__Your goal__
Return the data that follows, keeping every word and mark unchanged.

__The records__
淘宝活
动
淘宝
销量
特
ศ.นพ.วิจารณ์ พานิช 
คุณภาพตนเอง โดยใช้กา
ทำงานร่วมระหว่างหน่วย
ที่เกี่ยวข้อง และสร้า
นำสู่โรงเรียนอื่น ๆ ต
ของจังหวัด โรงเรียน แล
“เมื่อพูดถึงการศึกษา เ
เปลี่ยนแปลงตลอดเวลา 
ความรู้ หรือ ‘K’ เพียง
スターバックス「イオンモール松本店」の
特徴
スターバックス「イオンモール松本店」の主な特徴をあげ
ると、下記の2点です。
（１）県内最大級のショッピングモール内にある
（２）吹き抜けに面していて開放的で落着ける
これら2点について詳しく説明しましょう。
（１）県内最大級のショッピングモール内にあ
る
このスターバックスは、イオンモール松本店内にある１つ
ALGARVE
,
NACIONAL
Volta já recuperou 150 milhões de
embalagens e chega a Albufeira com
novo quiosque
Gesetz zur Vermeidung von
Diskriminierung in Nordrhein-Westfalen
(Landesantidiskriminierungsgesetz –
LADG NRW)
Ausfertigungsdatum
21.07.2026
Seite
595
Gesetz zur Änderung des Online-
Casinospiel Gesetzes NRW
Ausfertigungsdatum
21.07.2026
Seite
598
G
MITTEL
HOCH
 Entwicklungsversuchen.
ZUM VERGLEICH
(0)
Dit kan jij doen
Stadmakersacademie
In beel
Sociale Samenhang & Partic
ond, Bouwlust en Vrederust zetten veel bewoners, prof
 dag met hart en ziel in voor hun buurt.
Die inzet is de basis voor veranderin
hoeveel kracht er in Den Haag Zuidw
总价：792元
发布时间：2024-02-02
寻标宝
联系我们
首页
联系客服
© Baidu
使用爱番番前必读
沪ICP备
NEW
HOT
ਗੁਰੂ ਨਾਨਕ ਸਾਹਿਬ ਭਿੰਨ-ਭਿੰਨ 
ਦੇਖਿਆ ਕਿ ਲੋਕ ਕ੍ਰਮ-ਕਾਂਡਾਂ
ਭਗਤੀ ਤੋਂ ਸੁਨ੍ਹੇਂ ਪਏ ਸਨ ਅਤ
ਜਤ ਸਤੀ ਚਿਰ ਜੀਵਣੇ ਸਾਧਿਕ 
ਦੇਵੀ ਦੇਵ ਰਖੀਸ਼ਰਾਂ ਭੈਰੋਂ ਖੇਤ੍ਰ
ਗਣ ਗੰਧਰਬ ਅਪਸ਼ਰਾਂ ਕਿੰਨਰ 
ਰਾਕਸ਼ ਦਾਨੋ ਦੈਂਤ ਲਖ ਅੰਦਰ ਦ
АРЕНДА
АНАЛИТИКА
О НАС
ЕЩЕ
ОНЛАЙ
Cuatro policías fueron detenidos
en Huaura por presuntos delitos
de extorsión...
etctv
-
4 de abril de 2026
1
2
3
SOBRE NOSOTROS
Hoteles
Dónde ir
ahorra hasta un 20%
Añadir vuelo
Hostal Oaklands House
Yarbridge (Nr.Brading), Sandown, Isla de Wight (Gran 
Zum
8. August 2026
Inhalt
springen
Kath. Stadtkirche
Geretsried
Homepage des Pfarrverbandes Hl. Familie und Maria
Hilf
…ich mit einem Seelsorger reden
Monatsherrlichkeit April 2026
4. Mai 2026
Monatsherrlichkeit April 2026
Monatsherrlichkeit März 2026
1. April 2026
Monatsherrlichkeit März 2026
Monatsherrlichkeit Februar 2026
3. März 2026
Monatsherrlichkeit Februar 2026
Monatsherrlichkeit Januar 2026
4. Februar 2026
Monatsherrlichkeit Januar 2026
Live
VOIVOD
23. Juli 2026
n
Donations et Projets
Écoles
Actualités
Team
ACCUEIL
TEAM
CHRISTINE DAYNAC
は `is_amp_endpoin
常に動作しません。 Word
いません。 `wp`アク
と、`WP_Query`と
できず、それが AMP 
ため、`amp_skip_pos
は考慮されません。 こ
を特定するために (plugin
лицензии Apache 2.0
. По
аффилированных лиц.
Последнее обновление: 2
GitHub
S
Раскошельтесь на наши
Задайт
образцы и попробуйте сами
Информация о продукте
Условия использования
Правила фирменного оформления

__Response for this exercise__
淘宝活
动
淘宝
销量
特
ศ.นพ.วิจารณ์ พานิช 
คุณภาพตนเอง โดยใช้กา
ทำงานร่วมระหว่างหน่วย
ที่เกี่ยวข้อง และสร้า
นำสู่โรงเรียนอื่น ๆ ต
ของจังหวัด โรงเรียน แล
“เมื่อพูดถึงการศึกษา เ
เปลี่ยนแปลงตลอดเวลา 
ความรู้ หรือ ‘K’ เพียง
スターバックス「イオンモール松本店」の
特徴
スターバックス「イオンモール松本店」の主な特徴をあげ
ると、下記の2点です。
（１）県内最大級のショッピングモール内にある
（２）吹き抜けに面していて開放的で落着ける
これら2点について詳しく説明しましょう。
（１）県内最大級のショッピングモール内にあ
る
このスターバックスは、イオンモール松本店内にある１つ
ALGARVE
,
NACIONAL
Volta já recuperou 150 milhões de
embalagens e chega a Albufeira com
novo quiosque
Gesetz zur Vermeidung von
Diskriminierung in Nordrhein-Westfalen
(Landesantidiskriminierungsgesetz –
LADG NRW)
Ausfertigungsdatum
21.07.2026
Seite
595
Gesetz zur Änderung des Online-
Casinospiel Gesetzes NRW
Ausfertigungsdatum
21.07.2026
Seite
598
G
MITTEL
HOCH
 Entwicklungsversuchen.
ZUM VERGLEICH
(0)
Dit kan jij doen
Stadmakersacademie
In beel
Sociale Samenhang & Partic
ond, Bouwlust en Vrederust zetten veel bewoners, prof
 dag met hart en ziel in voor hun buurt.
Die inzet is de basis voor veranderin
hoeveel kracht er in Den Haag Zuidw
总价：792元
发布时间：2024-02-02
寻标宝
联系我们
首页
联系客服
© Baidu
使用爱番番前必读
沪ICP备
NEW
HOT
ਗੁਰੂ ਨਾਨਕ ਸਾਹਿਬ ਭਿੰਨ-ਭਿੰਨ 
ਦੇਖਿਆ ਕਿ ਲੋਕ ਕ੍ਰਮ-ਕਾਂਡਾਂ
ਭਗਤੀ ਤੋਂ ਸੁਨ੍ਹੇਂ ਪਏ ਸਨ ਅਤ
ਜਤ ਸਤੀ ਚਿਰ ਜੀਵਣੇ ਸਾਧਿਕ 
ਦੇਵੀ ਦੇਵ ਰਖੀਸ਼ਰਾਂ ਭੈਰੋਂ ਖੇਤ੍ਰ
ਗਣ ਗੰਧਰਬ ਅਪਸ਼ਰਾਂ ਕਿੰਨਰ 
ਰਾਕਸ਼ ਦਾਨੋ ਦੈਂਤ ਲਖ ਅੰਦਰ ਦ
АРЕНДА
АНАЛИТИКА
О НАС
ЕЩЕ
ОНЛАЙ
Cuatro policías fueron detenidos
en Huaura por presuntos delitos
de extorsión...
etctv
-
4 de abril de 2026
1
2
3
SOBRE NOSOTROS
Hoteles
Dónde ir
ahorra hasta un 20%
Añadir vuelo
Hostal Oaklands House
Yarbridge (Nr.Brading), Sandown, Isla de Wight (Gran 
Zum
8. August 2026
Inhalt
springen
Kath. Stadtkirche
Geretsried
Homepage des Pfarrverbandes Hl. Familie und Maria
Hilf
…ich mit einem Seelsorger reden
Monatsherrlichkeit April 2026
4. Mai 2026
Monatsherrlichkeit April 2026
Monatsherrlichkeit März 2026
1. April 2026
Monatsherrlichkeit März 2026
Monatsherrlichkeit Februar 2026
3. März 2026
Monatsherrlichkeit Februar 2026
Monatsherrlichkeit Januar 2026
4. Februar 2026
Monatsherrlichkeit Januar 2026
Live
VOIVOD
23. Juli 2026
n
Donations et Projets
Écoles
Actualités
Team
ACCUEIL
TEAM
CHRISTINE DAYNAC
は `is_amp_endpoin
常に動作しません。 Word
いません。 `wp`アク
と、`WP_Query`と
できず、それが AMP 
ため、`amp_skip_pos
は考慮されません。 こ
を特定するために (plugin
лицензии Apache 2.0
. По
аффилированных лиц.
Последнее обновление: 2
GitHub
S
Раскошельтесь на наши
Задайт
образцы и попробуйте сами
Информация о продукте
Условия использования
Правила фирменного оформления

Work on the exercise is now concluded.